A Polícia Federal começou a liberar os policiais legislativos do Senado detidos na manhã desta sexta-feira 21, sob acusação de atrapalhar as investigações da Operação Lava Jato. Os servidores Geraldo Cesar de Deus Oliveira e Everton Taborda prestaram depoimentos e já foram liberados pela Polícia Federal. Antonio Tavares deve ser o próximo a ser solto. Já o diretor da Polícia Federal, Pedro Ricardo Araújo Carvalho, deve permanecer detido na Superintendência da PF.

Os quatro policiais são suspeitos de fazer varreduras com o objetivo de retirar escutas telefônicas de imóveis particulares e funcionais ligados a três senadores e um ex-congressista investigados na Operação Lava Jato, entre eles Edison Lobão (PMDB-MA) e Gleisi Hoffmann (PT-PR). Geraldo foi solto há pouco após prestar depoimento na Superintendência da Polícia Federal, em Brasília.

Um policial legislativo delatou ao Ministério Público Federal que, em quatro ocasiões, equipamentos do Senado foram usados para rastrear escutas em imóveis particulares e funcionais ligados a três senadores e um ex-parlamentar investigados Lava Jato.
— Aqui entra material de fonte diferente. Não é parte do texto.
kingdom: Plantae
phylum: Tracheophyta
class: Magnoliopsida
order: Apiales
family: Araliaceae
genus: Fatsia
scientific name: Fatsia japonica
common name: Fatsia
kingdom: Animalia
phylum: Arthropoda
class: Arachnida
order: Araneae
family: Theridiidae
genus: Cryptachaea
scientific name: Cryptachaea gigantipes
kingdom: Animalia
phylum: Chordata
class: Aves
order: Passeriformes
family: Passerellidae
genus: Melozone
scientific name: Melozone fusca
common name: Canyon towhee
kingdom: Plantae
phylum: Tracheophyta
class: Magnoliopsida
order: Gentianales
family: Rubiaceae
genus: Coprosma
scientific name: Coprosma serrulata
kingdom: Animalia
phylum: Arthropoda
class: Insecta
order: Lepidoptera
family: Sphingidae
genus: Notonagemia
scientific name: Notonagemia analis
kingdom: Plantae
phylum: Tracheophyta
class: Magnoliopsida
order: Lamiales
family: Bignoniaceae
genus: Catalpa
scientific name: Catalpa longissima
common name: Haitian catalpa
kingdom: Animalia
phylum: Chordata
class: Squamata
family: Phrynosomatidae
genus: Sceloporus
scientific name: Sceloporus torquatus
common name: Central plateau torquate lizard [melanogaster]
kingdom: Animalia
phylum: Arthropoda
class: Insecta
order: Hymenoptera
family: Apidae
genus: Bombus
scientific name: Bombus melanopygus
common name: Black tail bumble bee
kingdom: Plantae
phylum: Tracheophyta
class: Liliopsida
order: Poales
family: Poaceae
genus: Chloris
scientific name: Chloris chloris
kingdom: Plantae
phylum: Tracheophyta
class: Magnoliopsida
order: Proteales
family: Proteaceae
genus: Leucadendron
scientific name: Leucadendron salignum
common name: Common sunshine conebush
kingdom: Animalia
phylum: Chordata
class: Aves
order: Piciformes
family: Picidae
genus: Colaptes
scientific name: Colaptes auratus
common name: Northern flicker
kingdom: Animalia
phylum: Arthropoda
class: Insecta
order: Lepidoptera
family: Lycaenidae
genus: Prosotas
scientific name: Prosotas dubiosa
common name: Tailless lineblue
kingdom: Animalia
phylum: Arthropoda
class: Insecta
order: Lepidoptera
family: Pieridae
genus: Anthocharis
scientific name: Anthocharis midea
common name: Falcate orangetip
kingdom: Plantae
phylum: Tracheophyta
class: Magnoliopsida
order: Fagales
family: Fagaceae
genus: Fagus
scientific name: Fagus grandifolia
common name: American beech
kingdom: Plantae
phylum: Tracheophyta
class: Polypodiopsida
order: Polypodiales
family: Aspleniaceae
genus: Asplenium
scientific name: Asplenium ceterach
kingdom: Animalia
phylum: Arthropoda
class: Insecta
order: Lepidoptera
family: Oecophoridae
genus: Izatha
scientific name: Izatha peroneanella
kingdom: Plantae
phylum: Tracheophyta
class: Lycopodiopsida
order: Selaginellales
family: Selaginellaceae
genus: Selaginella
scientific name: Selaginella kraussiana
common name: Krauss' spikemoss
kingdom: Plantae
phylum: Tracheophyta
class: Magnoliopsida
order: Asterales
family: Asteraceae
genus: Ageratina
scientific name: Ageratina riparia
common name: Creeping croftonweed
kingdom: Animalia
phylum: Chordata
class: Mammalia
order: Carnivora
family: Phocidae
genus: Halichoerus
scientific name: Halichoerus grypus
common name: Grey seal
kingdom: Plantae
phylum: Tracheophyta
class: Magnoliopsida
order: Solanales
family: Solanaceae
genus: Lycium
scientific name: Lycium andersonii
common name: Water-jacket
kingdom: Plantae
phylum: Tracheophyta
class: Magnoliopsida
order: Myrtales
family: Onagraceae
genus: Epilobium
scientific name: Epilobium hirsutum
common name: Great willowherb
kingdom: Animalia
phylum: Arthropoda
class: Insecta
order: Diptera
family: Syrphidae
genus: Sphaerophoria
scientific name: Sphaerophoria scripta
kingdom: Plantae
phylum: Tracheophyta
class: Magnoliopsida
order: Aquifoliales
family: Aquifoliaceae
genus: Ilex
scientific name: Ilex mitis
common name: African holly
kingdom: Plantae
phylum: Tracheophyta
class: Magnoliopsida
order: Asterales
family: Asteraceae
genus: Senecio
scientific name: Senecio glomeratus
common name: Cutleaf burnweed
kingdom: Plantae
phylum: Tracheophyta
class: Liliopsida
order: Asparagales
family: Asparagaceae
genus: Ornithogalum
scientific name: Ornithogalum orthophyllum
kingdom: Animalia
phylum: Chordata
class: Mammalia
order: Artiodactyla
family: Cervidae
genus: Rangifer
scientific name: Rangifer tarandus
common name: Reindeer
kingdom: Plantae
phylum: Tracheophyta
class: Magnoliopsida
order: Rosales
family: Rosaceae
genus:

As investigações correm em sigilo.

O objetivo, segundo as declarações do colaborador, era fazer a chamada contrainteligência: localizar e destruir eventuais sistemas de escuta telefônica e ambiental. Em pelo menos duas ocasiões, as ações foram em São Luís (MA), terra de Lobão, e Curitiba (PR), local de origem de Gleisi. (Naira Trindade e Fábio Fabrini)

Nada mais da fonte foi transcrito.